"Build a longer table, not a higher fence" - this comment by well-known Queensland photographer Edwina Robertson was one of the offerings from four talented speakers sharing insights in how to connect through creativity at the annual Queensland Rural Regional and Remote Women's Network high tea in Brisbane.
Together with former Australian newspaper reporter, now Country Style columnist Annabelle Hickson; West Australian Bec Bignall, the creator of freelance promotional platform Rural Room; and branding and marketing with an agricultural perspective business owner, Charlotte Durack, Ms Robertson spoke about the development of relationships as a way to bridge city-country gaps in understanding.
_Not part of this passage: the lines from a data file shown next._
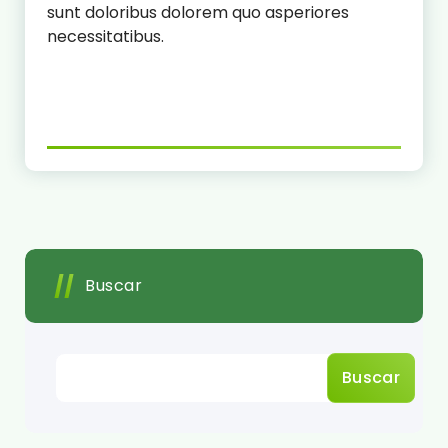
sunt doloribus dolorem quo asperiores
necessitatibus.
Buscar
Buscar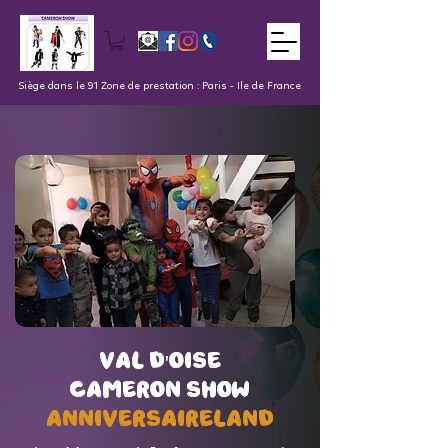
Siège dans le 91 Zone de prestation : Paris - Ile de France
val d'oise
val d'oise
Cameron Show
Cameron Show
AnniversaireLand
AnniversaireLand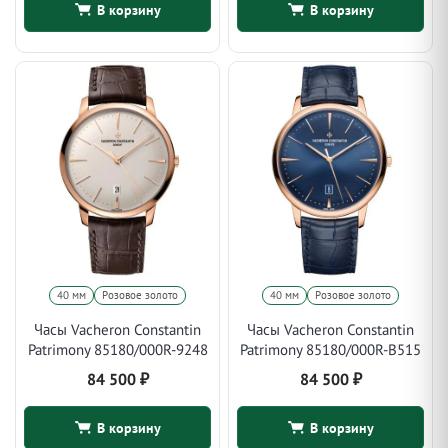
В корзину
В корзину
40 мм
Розовое золото
40 мм
Розовое золото
Часы Vacheron Constantin
Часы Vacheron Constantin
Patrimony 85180/000R-9248
Patrimony 85180/000R-B515
84 500
₽
84 500
₽
В корзину
В корзину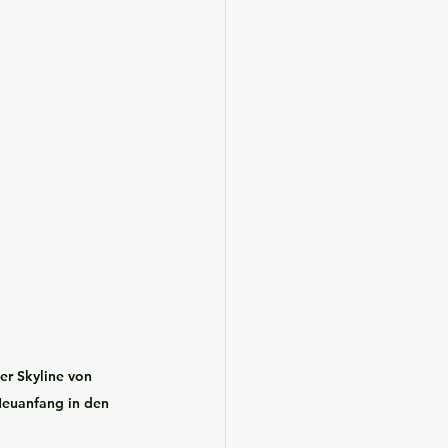
er Skyline von 
Neuanfang in den 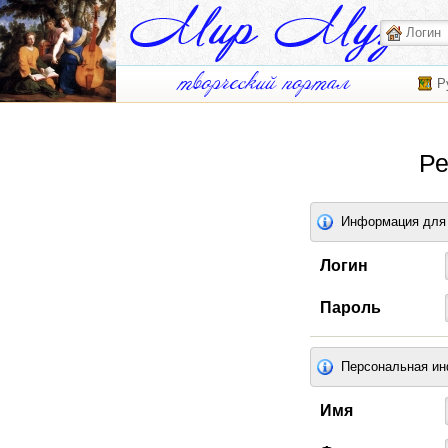
Р
Ре
Информация для 
Логин
Пароль
Персональная и
Имя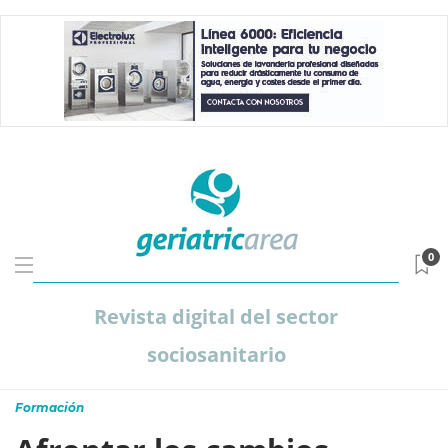
0
Revista digital del sector
sociosanitario
Formación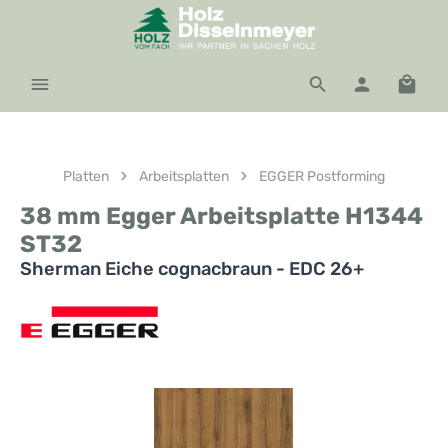
Zum Hauptinhalt springen
Waren
Platten
Arbeitsplatten
EGGER Postforming
38 mm Egger Arbeitsplatte H1344
ST32
Sherman Eiche cognacbraun - EDC 26+
Bildergalerie überspringen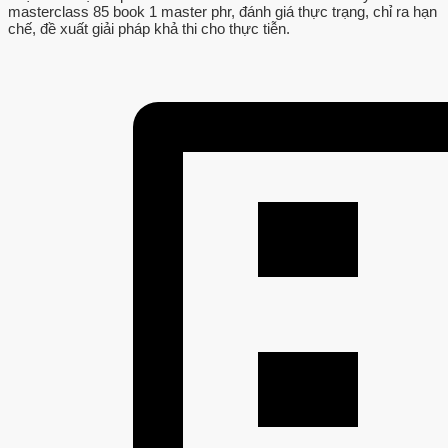
masterclass 85 book 1 master phr, đánh giá thực trạng, chỉ ra hạn
chế, đề xuất giải pháp khả thi cho thực tiễn.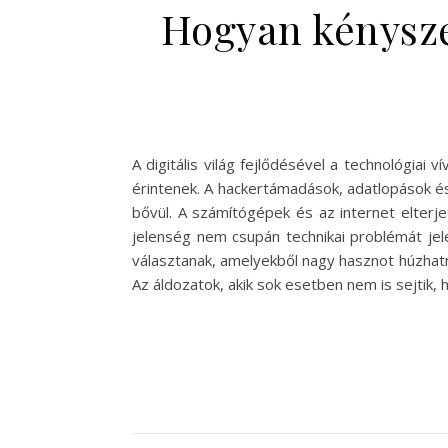
Hogyan kényszer
A digitális világ fejlődésével a technológia
érintenek. A hackertámadások, adatlopások é
bővül. A számítógépek és az internet elterje
jelenség nem csupán technikai problémát jel
választanak, amelyekből nagy hasznot húzhatn
Az áldozatok, akik sok esetben nem is sejtik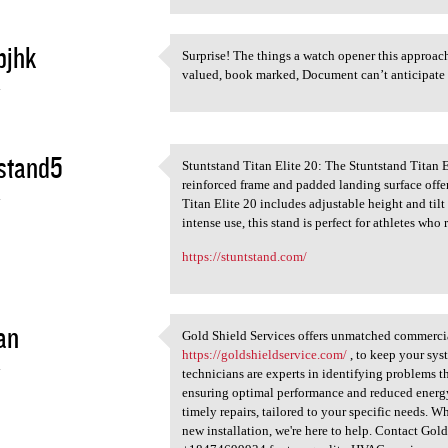
bjhk
Surprise! The things a watch opener this approach
Surprise! The things a watch
valued, book marked, Document can’t anticipate a
4
stand5
Stuntstand Titan Elite 20: The Stuntstand Titan Eli
Stuntstand Titan Elite 20:
reinforced frame and padded landing surface offer
4
Titan Elite 20 includes adjustable height and tilt 
intense use, this stand is perfect for athletes who 
https://stuntstand.com/
an
Gold Shield Services offers unmatched commercial
Gold Shield Services offers
https://goldshieldservice.com/
, to keep your sys
4
technicians are experts in identifying problems th
ensuring optimal performance and reduced energ
timely repairs, tailored to your specific needs. 
new installation, we're here to help. Contact Gold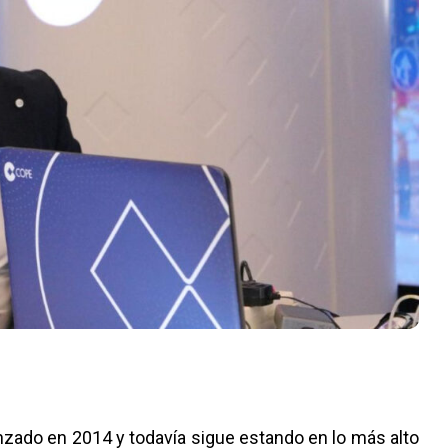
nzado en 2014 y todavía sigue estando en lo más alto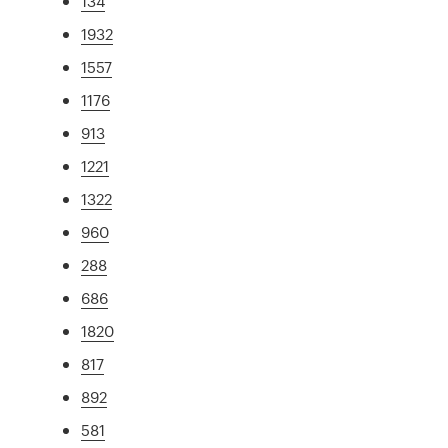
134
1932
1557
1176
913
1221
1322
960
288
686
1820
817
892
581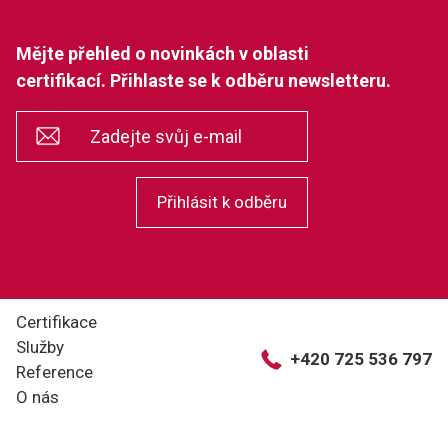
Mějte přehled o novinkách v oblasti
certifikací. Přihlaste se k odběru newsletteru.
*
Zadejte svůj e-mail
Přihlásit k odběru
Certifikace
Služby
+420 725 536 797
Reference
O nás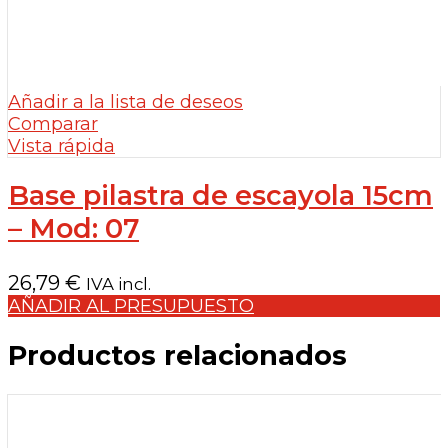
Añadir a la lista de deseos
Comparar
Vista rápida
Base pilastra de escayola 15cm
– Mod: 07
26,79
€
IVA incl.
AÑADIR AL PRESUPUESTO
Productos relacionados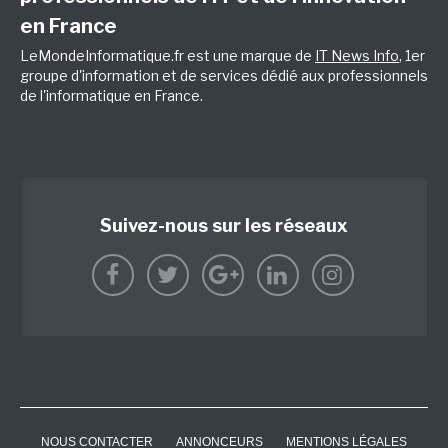
en France
LeMondeInformatique.fr est une marque de
IT News Info
, 1er
groupe d'information et de services dédié aux professionnels
de l'informatique en France.
Suivez-nous sur les réseaux
NOUS CONTACTER
ANNONCEURS
MENTIONS LÉGALES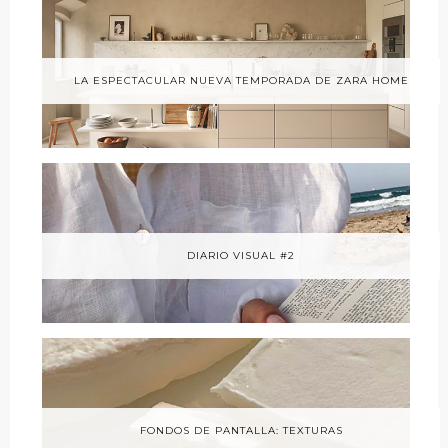
LA ESPECTACULAR NUEVA TEMPORADA DE ZARA HOME
DIARIO VISUAL #2
FONDOS DE PANTALLA: TEXTURAS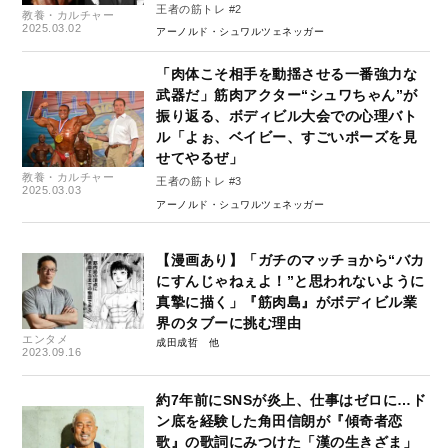
王者の筋トレ #2
教養・カルチャー
2025.03.02
アーノルド・シュワルツェネッガー
「肉体こそ相手を動揺させる一番強力な
武器だ」筋肉アクター“シュワちゃん”が
振り返る、ボディビル大会での心理バト
ル「よぉ、ベイビー、すごいポーズを見
せてやるぜ」
教養・カルチャー
王者の筋トレ #3
2025.03.03
アーノルド・シュワルツェネッガー
【漫画あり】「ガチのマッチョから“バカ
にすんじゃねぇよ！”と思われないように
真摯に描く」『筋肉島』がボディビル業
界のタブーに挑む理由
エンタメ
成田成哲
2023.09.16
約7年前にSNSが炎上、仕事はゼロに…ド
ン底を経験した角田信朗が『傾奇者恋
歌』の歌詞にみつけた「漢の生きざま」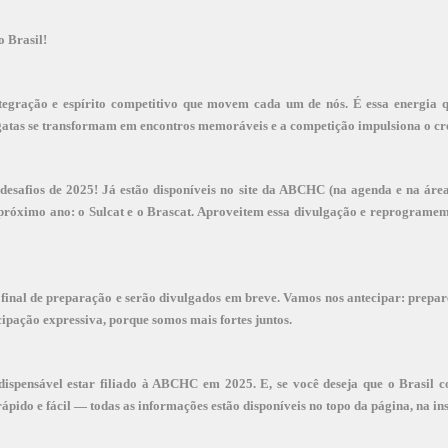
o Brasil!
tegração e espírito competitivo que movem cada um de nós. É essa energia q
gatas se transformam em encontros memoráveis e a competição impulsiona o cre
safios de 2025! Já estão disponíveis no site da ABCHC (na agenda e na área 
do próximo ano: o Sulcat e o Brascat. Aproveitem essa divulgação e reprogram
e final de preparação e serão divulgados em breve. Vamos nos antecipar: prepa
pação expressiva, porque somos mais fortes juntos.
ndispensável estar filiado à ABCHC em 2025. E, se você deseja que o Brasil c
ápido e fácil — todas as informações estão disponíveis no topo da página, na in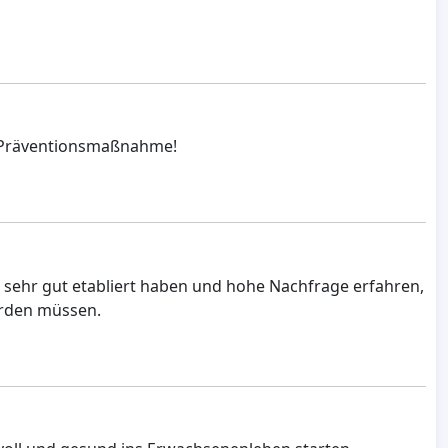
ls Präventionsmaßnahme!
ch sehr gut etabliert haben und hohe Nachfrage erfahren,
werden müssen.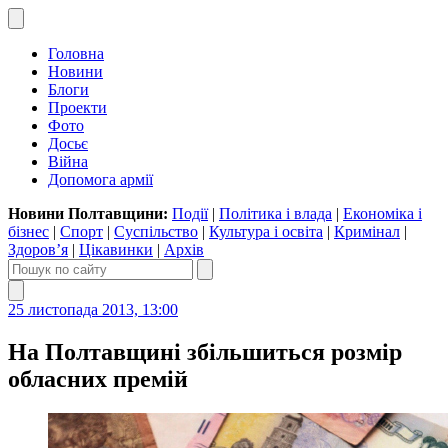
Головна
Новини
Блоги
Проекти
Фото
Досьє
Війна
Допомога армії
Новини Полтавщини:
Події
|
Політика і влада
|
Економіка і
бізнес
|
Спорт
|
Суспільство
|
Культура і освіта
|
Кримінал
|
Здоров’я
|
Цікавинки
|
Архів
25 листопада 2013, 13:00
На Полтавщині збільшиться розмір
обласних премій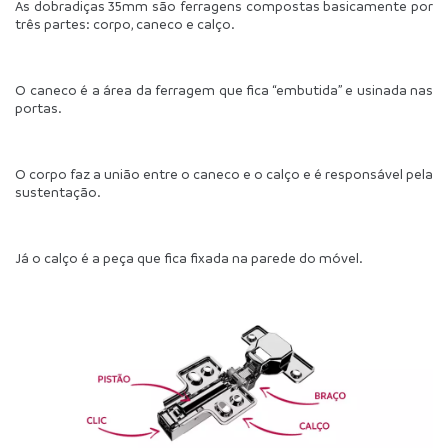
As dobradiças 35mm são ferragens compostas basicamente por 
três partes: corpo, caneco e calço.
O caneco é a área da ferragem que fica “embutida” e usinada nas 
portas.
O corpo faz a união entre o caneco e o calço e é responsável pela 
sustentação.
Já o calço é a peça que fica fixada na parede do móvel.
She told the crowded Ithaca auditorium in Brisbane's City Hall that to help people connect, it was important to humanise a problem by putting a person behind an issue.
Using her two social media 'passion projects', Wander of the West and One Bucket as examples, she said she'd found city people did care about rural issues but were unsure about how to best connect.
"They are just not told enough about what happens in the bush," she said.
Ms Bignall, one of the Australian Financial Review's 100 Women of Influence, said story-telling was part of the bush's culture, which she was working with through reverse engineering, by getting skilled in the city and bringing that knowledge back.
"We don't go over to the city side of the bridge enough," she said.
"Our story is a connection; it doesn't need to be a social media picture.
"Go calmly - city people are interested but they've got no access."
She also suggested that 'cross-pollination' was needed, describing social media as an echo chamber a lot of the time and urging people not to just go out to their own network all the time.
Ms Bignall cautioned against thinking social media was always the answer, reminding people their digital footprint was there forever.
Strong relationships at the heart of work value
Building strong relationships with businesses is one way women can finally start being paid properly for the work they are contributing, work that is often undervalued as 'arty'.
How women can combine their desire to advocate for rural Australia, and their professional abilities, with society's assumption that it will be free, was one of the curly questions faced by the QRRRWN high tea panel in Brisbane.
Charlotte Durack, the owner of Agri Creative, said women themselves were not great at putting a value on their skills.
"Think about the problem you are solving and the value it will have on lives, and feel comfortable with that," she suggested. "Business will pay us if they value what we offer, and we have to build relations to do that."
According to Annabelle Hickson, who married to a Tenterfield pecan farmer, became a published florist, and co-hosts the Dispatch to a Friend podcast, she gets leaned on all the time.
"My criteria for a job is that it has to meet two of the following - be fun, interesting and make money. Plus in small rural communities, it has to benefit the community."
Bec Bignall suggested flipping the issue.
"In film and TV there is funding for city organisations to go to the regions but the money stays in the city.
"I want to develop points for stringers to monetise their story. There should be pathways."